(WORK REQUIRED) The output should be all lines of the entries below in which the word "with" occurs.

(INPUT DATA)
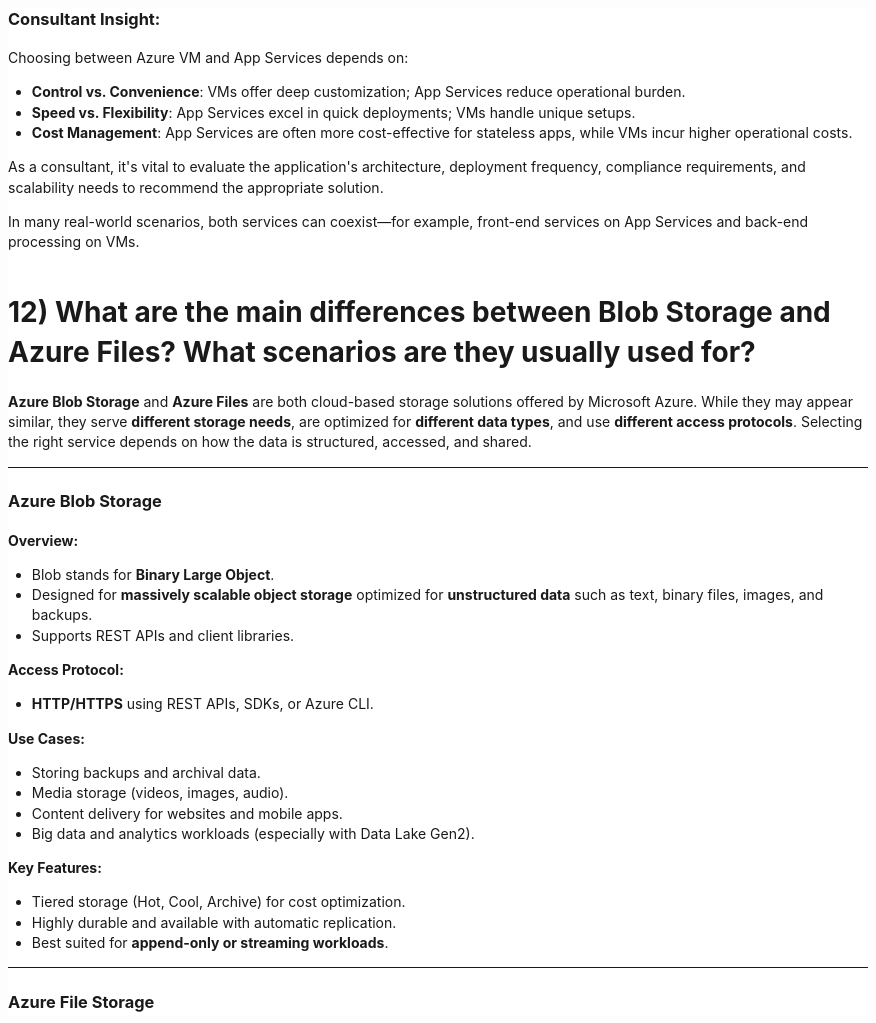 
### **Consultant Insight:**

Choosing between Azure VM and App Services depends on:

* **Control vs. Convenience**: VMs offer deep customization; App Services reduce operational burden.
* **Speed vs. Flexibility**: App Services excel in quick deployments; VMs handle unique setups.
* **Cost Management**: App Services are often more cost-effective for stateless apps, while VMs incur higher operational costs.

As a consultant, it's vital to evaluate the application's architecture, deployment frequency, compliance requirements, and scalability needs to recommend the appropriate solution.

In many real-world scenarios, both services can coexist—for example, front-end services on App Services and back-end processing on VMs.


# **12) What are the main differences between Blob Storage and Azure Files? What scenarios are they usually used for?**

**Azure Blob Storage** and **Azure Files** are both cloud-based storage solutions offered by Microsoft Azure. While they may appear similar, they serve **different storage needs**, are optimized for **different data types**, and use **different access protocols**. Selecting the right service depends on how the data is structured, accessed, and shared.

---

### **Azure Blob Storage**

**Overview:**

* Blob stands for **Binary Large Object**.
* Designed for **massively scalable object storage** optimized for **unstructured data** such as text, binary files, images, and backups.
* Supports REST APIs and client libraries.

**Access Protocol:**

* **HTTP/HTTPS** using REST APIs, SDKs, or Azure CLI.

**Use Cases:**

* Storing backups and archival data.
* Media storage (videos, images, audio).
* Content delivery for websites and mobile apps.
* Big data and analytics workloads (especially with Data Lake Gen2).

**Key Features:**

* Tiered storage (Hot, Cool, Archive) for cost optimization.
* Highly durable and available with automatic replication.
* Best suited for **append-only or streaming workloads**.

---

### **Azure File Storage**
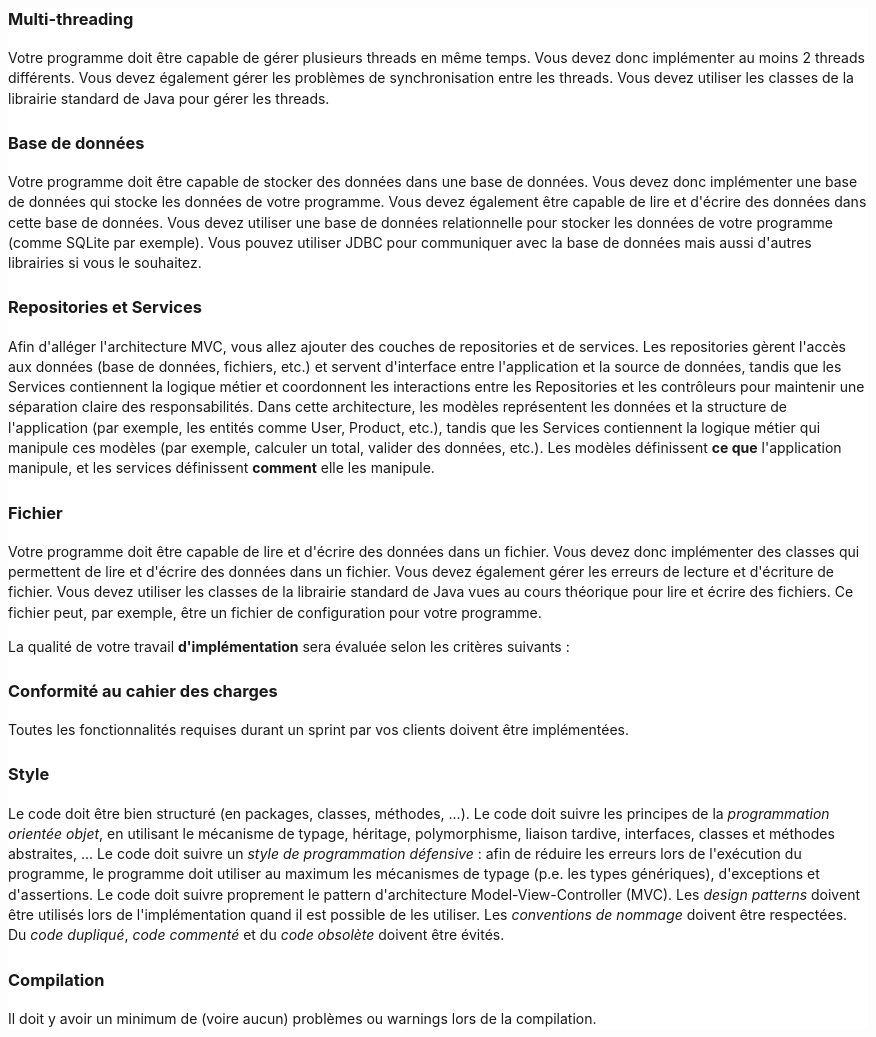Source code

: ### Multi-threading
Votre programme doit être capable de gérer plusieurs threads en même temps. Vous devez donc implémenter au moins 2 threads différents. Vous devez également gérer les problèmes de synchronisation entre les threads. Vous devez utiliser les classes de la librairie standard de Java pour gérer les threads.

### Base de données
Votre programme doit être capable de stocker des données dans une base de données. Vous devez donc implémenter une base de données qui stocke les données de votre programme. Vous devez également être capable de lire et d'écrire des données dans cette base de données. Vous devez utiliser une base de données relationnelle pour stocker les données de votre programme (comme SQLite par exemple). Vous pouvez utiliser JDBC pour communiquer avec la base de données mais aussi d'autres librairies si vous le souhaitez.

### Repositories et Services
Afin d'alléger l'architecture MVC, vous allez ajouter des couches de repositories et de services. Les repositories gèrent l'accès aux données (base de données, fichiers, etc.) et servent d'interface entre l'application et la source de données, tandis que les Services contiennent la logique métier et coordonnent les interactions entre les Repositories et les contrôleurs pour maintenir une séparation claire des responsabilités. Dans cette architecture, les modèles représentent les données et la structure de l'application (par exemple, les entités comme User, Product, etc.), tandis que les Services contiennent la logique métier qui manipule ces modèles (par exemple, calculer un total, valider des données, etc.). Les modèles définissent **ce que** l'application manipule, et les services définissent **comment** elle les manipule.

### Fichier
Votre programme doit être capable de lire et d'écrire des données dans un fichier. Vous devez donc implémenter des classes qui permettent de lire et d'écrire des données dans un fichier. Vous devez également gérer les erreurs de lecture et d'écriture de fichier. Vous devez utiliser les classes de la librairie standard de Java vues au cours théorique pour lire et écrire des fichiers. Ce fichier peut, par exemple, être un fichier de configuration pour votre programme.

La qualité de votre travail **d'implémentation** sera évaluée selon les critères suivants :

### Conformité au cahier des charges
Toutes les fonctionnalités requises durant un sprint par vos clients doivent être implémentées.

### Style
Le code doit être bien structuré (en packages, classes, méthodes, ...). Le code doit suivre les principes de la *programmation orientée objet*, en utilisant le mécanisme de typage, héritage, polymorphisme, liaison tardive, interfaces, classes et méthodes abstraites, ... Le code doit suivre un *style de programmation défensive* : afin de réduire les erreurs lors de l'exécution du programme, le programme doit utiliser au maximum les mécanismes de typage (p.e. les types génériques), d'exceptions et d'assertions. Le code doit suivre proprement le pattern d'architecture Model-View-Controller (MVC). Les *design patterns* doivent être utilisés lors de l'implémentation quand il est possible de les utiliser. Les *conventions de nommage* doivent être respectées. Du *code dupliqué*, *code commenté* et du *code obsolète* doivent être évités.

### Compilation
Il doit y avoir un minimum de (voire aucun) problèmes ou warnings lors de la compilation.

(EXERCISE SOLUTION)
* Big data and analytics workloads (especially with Data Lake Gen2).
* Highly durable and available with automatic replication.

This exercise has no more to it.